By the end of January 1995, the album Glenmark, Eriksson, Strömstedt was released, which peaked at the top of the charts in Sweden. In connection with the album release, SVT broadcast a special program about GES under the direction of Felix Herngren. The album has sold over 500,000 copies and is considered a Swedish pop classic, with hit singles such as "En jävel på kärlek" and "Hon är min". During the summer of 1995, a sold-out tour of Sweden was performed by the group, which was seen by over 200,000 people.

The group made a comeback as an intermission during the final of the Melodifestivalen 2003 in the Ericsson Globe and released their second album Den andra skivan in April of the same year. The album peaked at No. 2 on the Sverigetopplistan and during the summer a tour of 25 performance dates was carried out.
The tour was not a success and had low audience numbers.
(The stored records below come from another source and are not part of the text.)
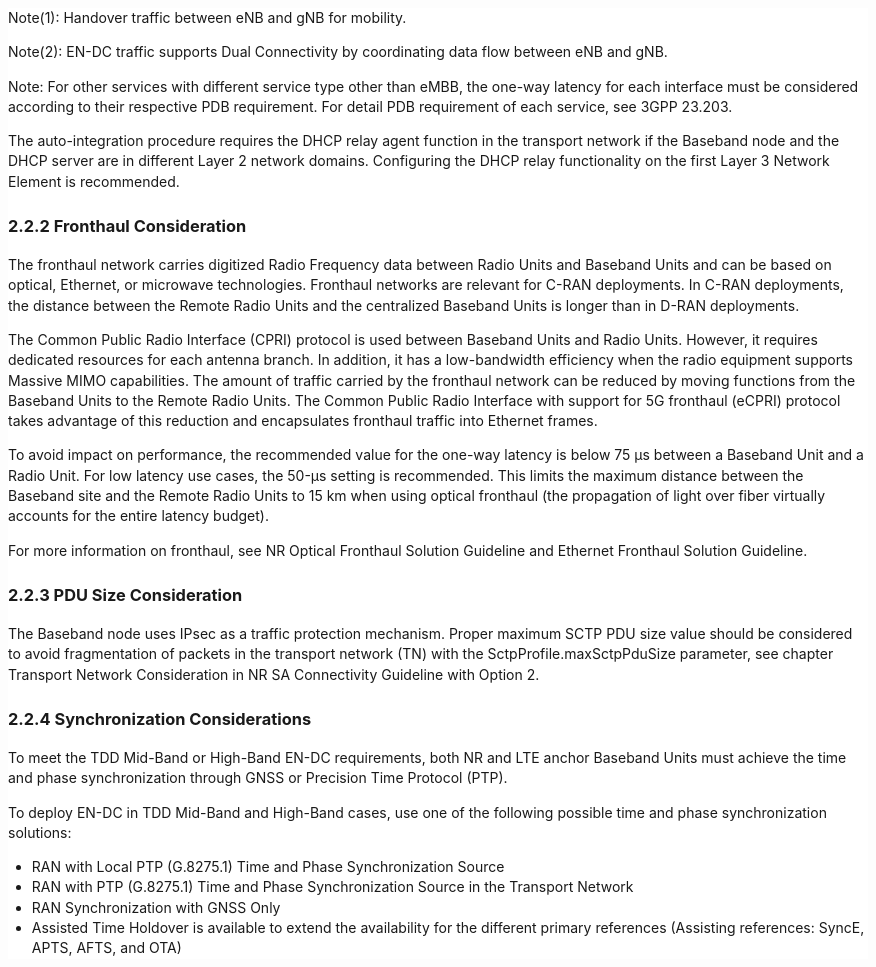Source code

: Note(1): Handover traffic between eNB and gNB for mobility.

Note(2): EN-DC traffic supports Dual Connectivity by coordinating data flow between eNB and gNB.

Note: For other services with different service type other than eMBB, the one-way latency for each interface must be considered according to their respective PDB requirement. For detail PDB requirement of each service, see 3GPP 23.203.

The auto-integration procedure requires the DHCP relay agent function in the transport network if the Baseband node and the DHCP server are in different Layer 2 network domains. Configuring the DHCP relay functionality on the first Layer 3 Network Element is recommended.

### 2.2.2 Fronthaul Consideration

The fronthaul network carries digitized Radio Frequency data between Radio Units and Baseband Units and can be based on optical, Ethernet, or microwave technologies. Fronthaul networks are relevant for C-RAN deployments. In C-RAN deployments, the distance between the Remote Radio Units and the centralized Baseband Units is longer than in D-RAN deployments.

The Common Public Radio Interface (CPRI) protocol is used between Baseband Units and Radio Units. However, it requires dedicated resources for each antenna branch. In addition, it has a low-bandwidth efficiency when the radio equipment supports Massive MIMO capabilities. The amount of traffic carried by the fronthaul network can be reduced by moving functions from the Baseband Units to the Remote Radio Units. The Common Public Radio Interface with support for 5G fronthaul (eCPRI) protocol takes advantage of this reduction and encapsulates fronthaul traffic into Ethernet frames.

To avoid impact on performance, the recommended value for the one-way latency is below 75 µs between a Baseband Unit and a Radio Unit. For low latency use cases, the 50-µs setting is recommended. This limits the maximum distance between the Baseband site and the Remote Radio Units to 15 km when using optical fronthaul (the propagation of light over fiber virtually accounts for the entire latency budget).

For more information on fronthaul, see NR Optical Fronthaul Solution Guideline and Ethernet Fronthaul Solution Guideline.

### 2.2.3 PDU Size Consideration

The Baseband node uses IPsec as a traffic protection mechanism. Proper maximum SCTP PDU size value should be considered to avoid fragmentation of packets in the transport network (TN) with the SctpProfile.maxSctpPduSize parameter, see chapter Transport Network Consideration in NR SA Connectivity Guideline with Option 2.

### 2.2.4 Synchronization Considerations

To meet the TDD Mid-Band or High-Band EN-DC requirements, both NR and LTE anchor Baseband Units must achieve the time and phase synchronization through GNSS or Precision Time Protocol (PTP).

To deploy EN-DC in TDD Mid-Band and High-Band cases, use one of the following possible time and phase synchronization solutions:

- RAN with Local PTP (G.8275.1) Time and Phase Synchronization Source
- RAN with PTP (G.8275.1) Time and Phase Synchronization Source in the Transport Network
- RAN Synchronization with GNSS Only
- Assisted Time Holdover is available to extend the availability for the different primary references (Assisting references: SyncE, APTS, AFTS, and OTA)
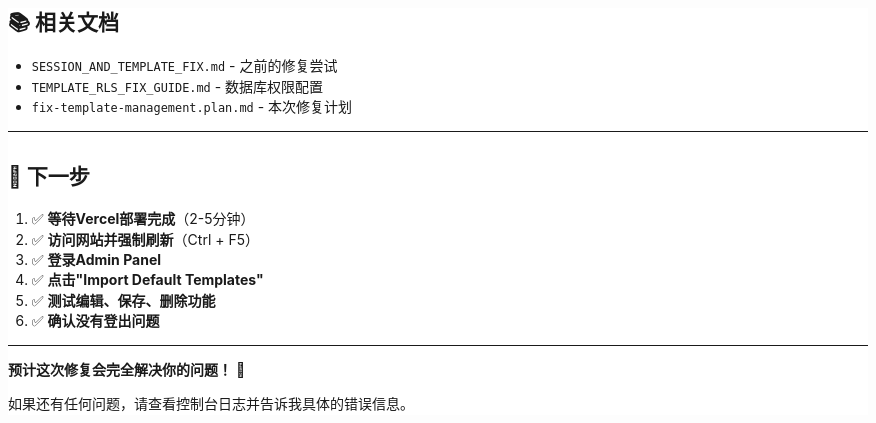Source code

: 
## 📚 相关文档

- `SESSION_AND_TEMPLATE_FIX.md` - 之前的修复尝试
- `TEMPLATE_RLS_FIX_GUIDE.md` - 数据库权限配置
- `fix-template-management.plan.md` - 本次修复计划

---

## 💪 下一步

1. ✅ **等待Vercel部署完成**（2-5分钟）
2. ✅ **访问网站并强制刷新**（Ctrl + F5）
3. ✅ **登录Admin Panel**
4. ✅ **点击"Import Default Templates"**
5. ✅ **测试编辑、保存、删除功能**
6. ✅ **确认没有登出问题**

---

**预计这次修复会完全解决你的问题！** 🎉

如果还有任何问题，请查看控制台日志并告诉我具体的错误信息。

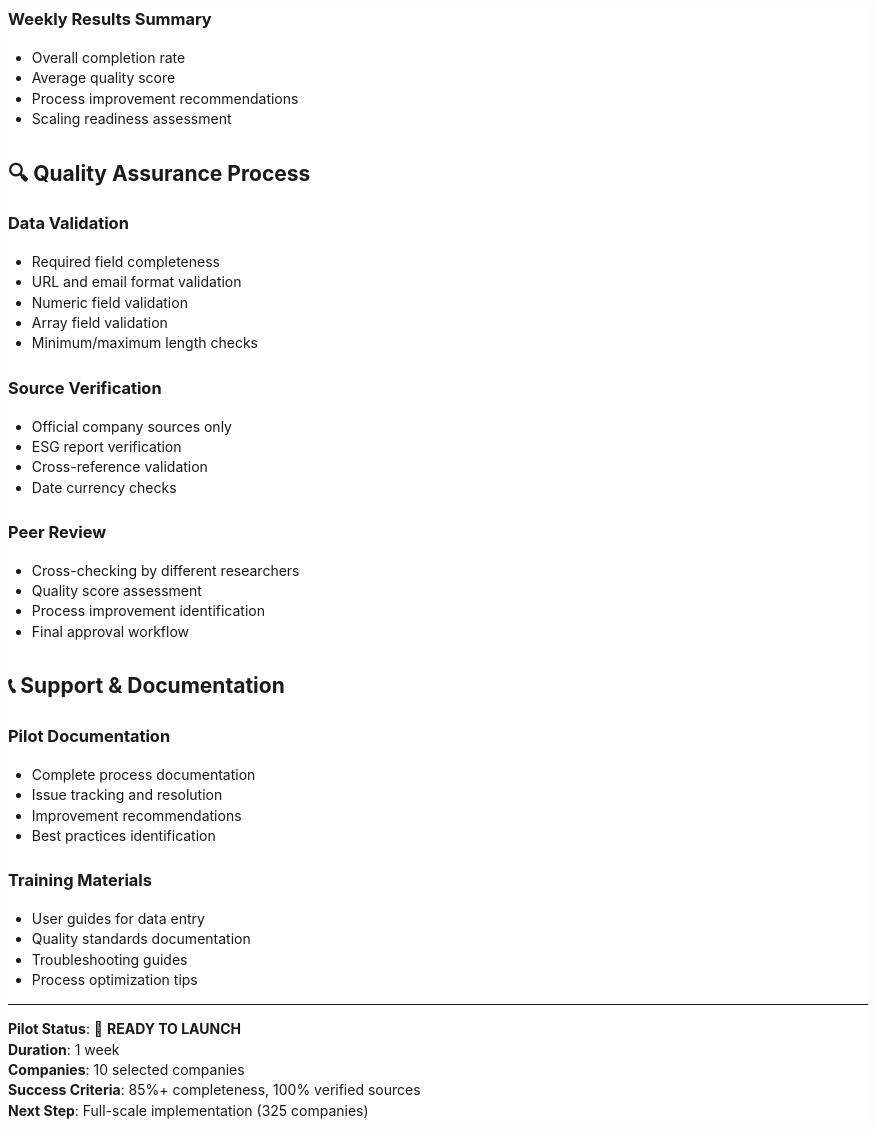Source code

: ### **Weekly Results Summary**
- Overall completion rate
- Average quality score
- Process improvement recommendations
- Scaling readiness assessment

## 🔍 **Quality Assurance Process**

### **Data Validation**
- Required field completeness
- URL and email format validation
- Numeric field validation
- Array field validation
- Minimum/maximum length checks

### **Source Verification**
- Official company sources only
- ESG report verification
- Cross-reference validation
- Date currency checks

### **Peer Review**
- Cross-checking by different researchers
- Quality score assessment
- Process improvement identification
- Final approval workflow

## 📞 **Support & Documentation**

### **Pilot Documentation**
- Complete process documentation
- Issue tracking and resolution
- Improvement recommendations
- Best practices identification

### **Training Materials**
- User guides for data entry
- Quality standards documentation
- Troubleshooting guides
- Process optimization tips

---

**Pilot Status**: 🚀 **READY TO LAUNCH**  
**Duration**: 1 week  
**Companies**: 10 selected companies  
**Success Criteria**: 85%+ completeness, 100% verified sources  
**Next Step**: Full-scale implementation (325 companies)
After not performing together for almost ten years, a mutual friend of the group had his birthday in the summer of 2012, and the members decided to perform some covers of his favorite songs. When Orup got his own hour of Allsång på Skansen in "Allsångsscenen är din" during the summer of 2016, GES made a comeback with a few songs and the interest to continue playing together was aroused.

In the summer of 2017, the band played six sold-out evenings in front of 24,000 concertgoers at Borgholm Castle on the island of Öland. During the summer of 2018, GES conducted its first concert tour since 2003, with a premiere at Dalhalla on 11 July and ending at Skansen on 25 August, with a total of 18 performance dates. The tour premiere at Dalhalla broke the audience record for the arena with a total of 5,739 visitors.

In the spring of 2020, a pub show was planned to be performed at the Gothia Towers in Gothenburg. It was originally going to be performed between 3 April and 2 May, but it was delayed due to the COVID-19 pandemic. The premiere was moved to Cirkus in Stockholm in September and the Gothenburg dates were planned to be held in Scandinavium during March 2021.